Dear friend, your story is about a journey with God. Be encouraged. Now is a wonderful time to start giving your hurts, your confusion–anything–to Jesus to be united with His pain on the Cross.

Our Lord is teaching me, at this very moment, that I must rely on Him for the gifts of love, of faith, of everything–and that means I can’t magically move myself from one stage of growth to another. It’s just like losing weight, getting fit, having a baby, or whatever–things come gradually according to the processes God sets in motion if we give our wills to Him (not easy, but worth it). You can ask Him for your needs.

As far as your time at Communion goes, I must say that one of my biggest comforts was going forward for a blessing. As another poster said, cross your arms in an x over your chest (your fingers will be near your shoulders) and walk reverently toward the front with your mind on the One Whom you are nearing. I carefully bowed while second in line from the front and waited for the blessing, then continued to my seat to kneel and pray.

God bless you, keep you, and comfort you.
~TE


#14

Thanks for all of the responses they have really helped! I finally got up the courage to talk to the RCIA director at the parish and he was encouraging. I’ve decided to start classes this Sunday because he said there was no obligation to join. I’ll still get a sponsor so I think having someone familiar with the process will help. If I decide this year isn’t right to join the Church I can go through RCIA again the next year.

As far as going up in the Eucharist for a blessing I asked the director about it, but he said the parish discourages the practice. He said I could participate in a spiritual communion as others have described here so I guess I’ll do that.

My family is handling the news better. I think after hearing my reasons it helped them get over the initial shock.

I’m sure over time I will feel more at home in the Catholic church.

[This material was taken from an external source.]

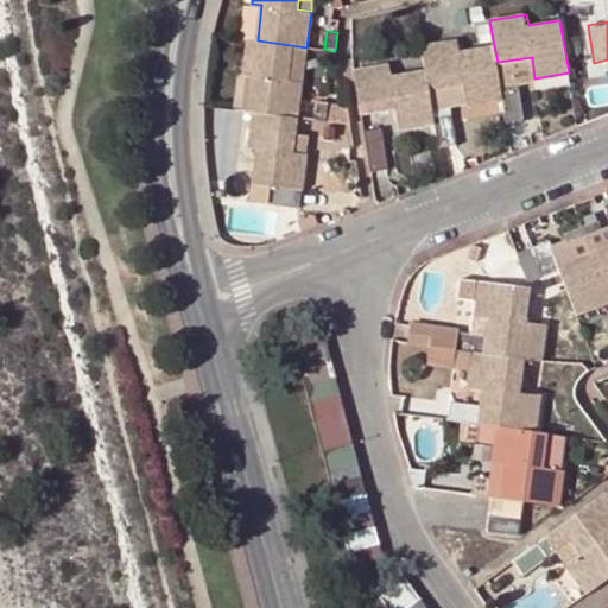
[(253,75),(248,112),(253,113),(297,118),(299,99),(306,48),(258,40),(248,39),(244,74),(253,75)]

I know Christ has me on this path for a reason and I know RCIA classes will only help. :slight_smile:


#15

Wow so awesome! Good luck and i am overjoyed for you! Glory be to God.


#16

If by participation you mean partaking of the Eucharist, that’s not correct. Your presence during Mass is your participation.

Due to marital status, I’d been going to daily Mass for almost a year and to Sunday Mass for about 6 years without partaking of the Eucharist, in spite of having being baptized as an infant.

Do go to Mass, adore the Lord present in the Eucharist and ask Him to be in Communion with His Church and be able to partake of His Body and Blood.